Wimbledon: Queen Elizabeth II had the right idea coming to Wimbledon during the first week.
That’s when this year’s tournament produced most of its drama, while the final weekend stuck with a predictable script, thanks to Rafael Nadal and Serena Williams.
Nadal cemented his status as the world’s No. 1 player Sunday, winning his second Wimbledon trophy, eighth Grand Slam championship and second major title in four weeks. He dismantled first-time Grand Slam finalist Tomas Berdych 6-3, 7-5, 6-4.
The top-ranked Williams, who won Wimbledon for the fourth time Saturday, eased through seven rounds without losing a set. Nadal had the more arduous journey, being pushed to five sets in rounds two and three while battling soreness in his right knee that subsided for his later matches.
He made the final look routine, deftly defusing Berdych’s power and dominating pivotal points.
Nadal celebrated with perhaps the first Centre Court somersault in the history of a tournament that dates to 1877. Later, cradling the trophy under that talented left arm, he signed autographs outside the members’ entrance to the All England Club.
The victory extended Nadal’s winning streak at Wimbledon to 14 matches. The Spaniard won the title in 2008, then missed last year’s tournament because of tendinitis in his knees.
“One of the toughest moments in my career, no?” he said during the trophy ceremony. “Amazing for me after a difficult year last year that I can be here.”
While the final weekend went as expected, with a sweep by tennis’ No. 1 players, the first week generated plenty of surprises to go with the queen’s first Wimbledon visit since 1977.
Besides Nadal’s close calls, there was a narrow escape for top-seeded Roger Federer, who was three points from defeat in the opening Centre Court match, and there was the longest match in tennis history. John Isner needed three days to beat Nicolas Mahut, winning the fifth set 70-68, creating such a sustained buzz Nadal was still talking about the match after his final.
“Unbelievable,” he said. “They show amazing good spirit for the crowd, for the young people, because the attitude was very positive and fighting a lot every point, like for 10 hours or 11 hours. Just amazing.”
Nadal’s title run on the heels of his fifth French Open championship was impressive, too.
In 2008, Nadal became the first player since Bjorn Borg in 1980 to sweep both majors. Federer pulled off the sweep last year, and now Nadal has done it twice.
“It didn’t happen since Borg,” Nadal said. “Now last three years it happens. How crazy is the life?”
While Spanish players were long considered clay-court specialists who couldn’t adapt to faster surfaces, Nadal spoke from the start of his career about wanting to do well at Wimbledon. Two years ago he became the first Spanish man to win Wimbledon since Manuel Santana in 1966, and now he’s the first Spanish man to win it twice.

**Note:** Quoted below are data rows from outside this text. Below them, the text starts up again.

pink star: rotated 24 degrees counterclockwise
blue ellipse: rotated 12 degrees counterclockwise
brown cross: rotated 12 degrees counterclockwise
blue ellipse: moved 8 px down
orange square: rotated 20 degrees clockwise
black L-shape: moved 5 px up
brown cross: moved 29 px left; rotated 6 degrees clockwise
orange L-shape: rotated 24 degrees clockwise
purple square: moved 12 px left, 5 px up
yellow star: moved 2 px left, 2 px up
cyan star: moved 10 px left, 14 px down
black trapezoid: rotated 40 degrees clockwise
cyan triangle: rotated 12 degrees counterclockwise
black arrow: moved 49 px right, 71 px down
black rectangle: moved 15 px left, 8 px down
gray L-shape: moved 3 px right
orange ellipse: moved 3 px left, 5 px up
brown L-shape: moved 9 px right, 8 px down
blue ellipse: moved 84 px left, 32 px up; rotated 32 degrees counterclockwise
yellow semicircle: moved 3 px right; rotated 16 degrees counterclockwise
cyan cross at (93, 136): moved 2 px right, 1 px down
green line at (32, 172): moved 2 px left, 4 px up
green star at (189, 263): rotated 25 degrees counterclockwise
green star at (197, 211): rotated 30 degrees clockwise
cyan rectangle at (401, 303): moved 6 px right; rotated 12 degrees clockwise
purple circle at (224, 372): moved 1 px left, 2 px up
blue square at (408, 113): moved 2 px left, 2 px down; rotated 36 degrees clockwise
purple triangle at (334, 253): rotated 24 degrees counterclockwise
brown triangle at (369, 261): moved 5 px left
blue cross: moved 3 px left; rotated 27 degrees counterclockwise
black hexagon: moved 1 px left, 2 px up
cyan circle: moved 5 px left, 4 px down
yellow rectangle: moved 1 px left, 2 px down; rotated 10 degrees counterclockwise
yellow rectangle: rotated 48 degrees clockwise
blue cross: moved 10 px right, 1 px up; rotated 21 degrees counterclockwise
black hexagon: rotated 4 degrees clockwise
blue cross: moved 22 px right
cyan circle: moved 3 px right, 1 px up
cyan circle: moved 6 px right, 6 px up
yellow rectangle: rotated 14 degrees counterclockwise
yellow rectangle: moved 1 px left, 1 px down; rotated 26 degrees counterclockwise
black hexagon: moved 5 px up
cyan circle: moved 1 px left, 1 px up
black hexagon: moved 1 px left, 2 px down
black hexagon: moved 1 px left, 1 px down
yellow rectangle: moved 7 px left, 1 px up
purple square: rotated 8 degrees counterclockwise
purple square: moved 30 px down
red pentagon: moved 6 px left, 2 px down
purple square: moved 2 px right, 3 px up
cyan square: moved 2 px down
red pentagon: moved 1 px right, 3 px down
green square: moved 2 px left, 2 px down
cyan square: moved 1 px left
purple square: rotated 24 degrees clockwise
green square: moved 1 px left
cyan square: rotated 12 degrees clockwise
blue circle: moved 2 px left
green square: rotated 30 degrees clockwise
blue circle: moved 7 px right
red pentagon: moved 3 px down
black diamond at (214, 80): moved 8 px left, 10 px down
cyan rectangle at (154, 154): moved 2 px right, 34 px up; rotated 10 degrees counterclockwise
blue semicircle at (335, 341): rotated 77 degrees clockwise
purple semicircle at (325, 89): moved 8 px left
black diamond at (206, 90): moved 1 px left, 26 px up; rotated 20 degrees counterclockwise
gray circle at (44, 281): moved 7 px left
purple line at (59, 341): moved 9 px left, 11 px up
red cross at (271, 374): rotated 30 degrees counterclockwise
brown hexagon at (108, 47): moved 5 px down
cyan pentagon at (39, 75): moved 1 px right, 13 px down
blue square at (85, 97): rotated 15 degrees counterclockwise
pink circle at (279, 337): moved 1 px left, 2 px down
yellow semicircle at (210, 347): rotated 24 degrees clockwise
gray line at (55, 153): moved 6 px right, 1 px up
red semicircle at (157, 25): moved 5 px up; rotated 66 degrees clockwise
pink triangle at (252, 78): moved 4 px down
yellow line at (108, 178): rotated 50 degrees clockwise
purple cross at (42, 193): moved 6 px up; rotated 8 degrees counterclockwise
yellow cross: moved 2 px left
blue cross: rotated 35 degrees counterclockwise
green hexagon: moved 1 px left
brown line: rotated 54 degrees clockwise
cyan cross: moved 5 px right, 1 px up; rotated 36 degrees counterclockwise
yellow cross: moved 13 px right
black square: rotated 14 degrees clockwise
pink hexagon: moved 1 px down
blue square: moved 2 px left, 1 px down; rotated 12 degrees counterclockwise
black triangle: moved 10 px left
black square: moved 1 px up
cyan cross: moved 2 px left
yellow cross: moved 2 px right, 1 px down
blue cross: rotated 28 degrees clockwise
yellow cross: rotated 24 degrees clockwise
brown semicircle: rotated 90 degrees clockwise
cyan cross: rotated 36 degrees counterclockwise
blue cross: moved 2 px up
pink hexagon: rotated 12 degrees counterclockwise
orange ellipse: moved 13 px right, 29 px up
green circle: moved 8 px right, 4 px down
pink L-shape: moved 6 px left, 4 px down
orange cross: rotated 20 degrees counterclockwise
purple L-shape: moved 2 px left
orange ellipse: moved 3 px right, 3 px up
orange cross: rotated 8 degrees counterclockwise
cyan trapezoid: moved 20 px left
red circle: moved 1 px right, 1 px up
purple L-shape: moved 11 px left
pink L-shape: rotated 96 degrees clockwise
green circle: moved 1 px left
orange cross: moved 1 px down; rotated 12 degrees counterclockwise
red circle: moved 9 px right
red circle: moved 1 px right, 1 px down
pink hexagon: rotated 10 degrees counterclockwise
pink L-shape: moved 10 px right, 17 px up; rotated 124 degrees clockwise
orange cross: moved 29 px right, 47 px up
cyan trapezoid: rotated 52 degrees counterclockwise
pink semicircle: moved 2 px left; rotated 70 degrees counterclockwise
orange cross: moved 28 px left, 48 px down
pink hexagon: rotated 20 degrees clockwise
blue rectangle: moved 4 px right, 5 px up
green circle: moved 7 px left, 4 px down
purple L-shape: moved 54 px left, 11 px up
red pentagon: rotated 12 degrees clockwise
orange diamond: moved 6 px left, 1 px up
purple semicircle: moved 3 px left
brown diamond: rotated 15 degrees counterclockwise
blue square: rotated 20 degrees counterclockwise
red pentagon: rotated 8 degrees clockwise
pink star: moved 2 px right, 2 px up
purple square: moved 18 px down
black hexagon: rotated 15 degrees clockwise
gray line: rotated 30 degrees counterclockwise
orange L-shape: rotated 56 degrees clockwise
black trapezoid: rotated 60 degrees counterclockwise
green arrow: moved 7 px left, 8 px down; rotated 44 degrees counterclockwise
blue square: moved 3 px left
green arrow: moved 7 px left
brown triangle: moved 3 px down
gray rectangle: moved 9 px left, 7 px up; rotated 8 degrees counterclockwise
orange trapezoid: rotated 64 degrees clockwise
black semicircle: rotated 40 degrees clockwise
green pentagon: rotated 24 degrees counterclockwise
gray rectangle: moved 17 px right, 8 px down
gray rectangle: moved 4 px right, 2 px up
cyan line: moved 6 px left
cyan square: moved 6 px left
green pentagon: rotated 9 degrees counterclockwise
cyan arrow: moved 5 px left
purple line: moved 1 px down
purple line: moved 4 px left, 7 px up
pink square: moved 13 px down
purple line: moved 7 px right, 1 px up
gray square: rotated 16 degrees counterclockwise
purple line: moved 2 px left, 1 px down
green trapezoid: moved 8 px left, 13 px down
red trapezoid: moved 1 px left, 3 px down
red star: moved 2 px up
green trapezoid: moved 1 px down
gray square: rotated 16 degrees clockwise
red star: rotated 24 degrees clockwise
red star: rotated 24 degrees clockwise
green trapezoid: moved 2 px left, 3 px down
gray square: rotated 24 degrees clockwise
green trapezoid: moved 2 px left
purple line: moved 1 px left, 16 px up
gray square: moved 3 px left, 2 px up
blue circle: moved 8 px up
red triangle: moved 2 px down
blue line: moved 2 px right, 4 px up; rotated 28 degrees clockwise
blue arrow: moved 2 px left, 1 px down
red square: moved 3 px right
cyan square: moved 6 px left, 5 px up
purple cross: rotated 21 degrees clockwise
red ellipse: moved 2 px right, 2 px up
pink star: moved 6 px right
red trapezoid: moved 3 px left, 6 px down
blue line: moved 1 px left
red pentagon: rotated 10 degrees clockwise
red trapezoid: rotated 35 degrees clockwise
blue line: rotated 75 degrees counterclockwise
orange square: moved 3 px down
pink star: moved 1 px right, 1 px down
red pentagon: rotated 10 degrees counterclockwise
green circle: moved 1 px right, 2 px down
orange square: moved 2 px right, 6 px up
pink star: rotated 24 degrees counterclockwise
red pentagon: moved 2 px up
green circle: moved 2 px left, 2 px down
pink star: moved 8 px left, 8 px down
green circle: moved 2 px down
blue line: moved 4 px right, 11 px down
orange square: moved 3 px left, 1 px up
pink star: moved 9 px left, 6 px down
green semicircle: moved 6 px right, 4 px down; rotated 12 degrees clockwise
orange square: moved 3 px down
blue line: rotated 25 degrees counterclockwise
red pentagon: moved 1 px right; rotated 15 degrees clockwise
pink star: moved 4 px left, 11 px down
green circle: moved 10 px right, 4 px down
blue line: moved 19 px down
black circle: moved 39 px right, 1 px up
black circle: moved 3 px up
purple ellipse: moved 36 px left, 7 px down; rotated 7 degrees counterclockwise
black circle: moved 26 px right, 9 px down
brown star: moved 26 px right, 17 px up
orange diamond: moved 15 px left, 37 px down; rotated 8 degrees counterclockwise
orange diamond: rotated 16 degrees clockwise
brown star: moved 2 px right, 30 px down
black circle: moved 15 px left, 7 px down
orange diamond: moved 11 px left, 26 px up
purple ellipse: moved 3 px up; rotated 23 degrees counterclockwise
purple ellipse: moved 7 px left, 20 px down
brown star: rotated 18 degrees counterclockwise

“To play here for me was all my life a big goal,” Nadal said. “If you really want to play well on one surface and you are a good player, I think in the end you’re going to find a way.”
Nadal’s zeal was evident before the final began. He walked onto the Centre Court lawn holding a racket, eager to start swinging.
The No. 12-seeded Berdych upset Federer in the quarterfinals but couldn’t duplicate that performance, and a handful of points were his downfall. Nadal converted four of six break-point chances, and saved all four break points he faced.
“The biggest difference between us was that when he got a chance, he just took it,” Berdych said. “That just shows how strong he is.”
The gap between Nadal and the rest of the men’s tour widens. This week Novak Djokovic supplants Federer at No. 2 in the rankings, but the Serb hasn’t reached a Grand Slam final since winning his only major title at the 2008 Australian Open. Federer, now No. 3, has gone five months without a tournament title since winning this year’s Australian Open.
Nadal, meanwhile, is 31-1 with five titles since mid-April.
As the winner of eight major championships, he’s tied with such greats as Andre Agassi, Jimmy Connors and Ivan Lendl, but Nadal still seeks a breakthrough at the US Open. He has won other hard court tournaments, including the Australian Open, but his grinding style of play takes a toll on his body, especially his troublesome knees, and he has never been at a peak for the year’s final major tournament.
He lost in the semifinals the past two years and has yet to reach a final. Barely two hours after his latest London win, he wasn’t quite ready to start thinking about New York.
“For sure the US Open is going to be one of my goals for rest of my career,” he said. “But right now it’s to enjoy the beach, fishing, golf, friends, party and Mallorca.”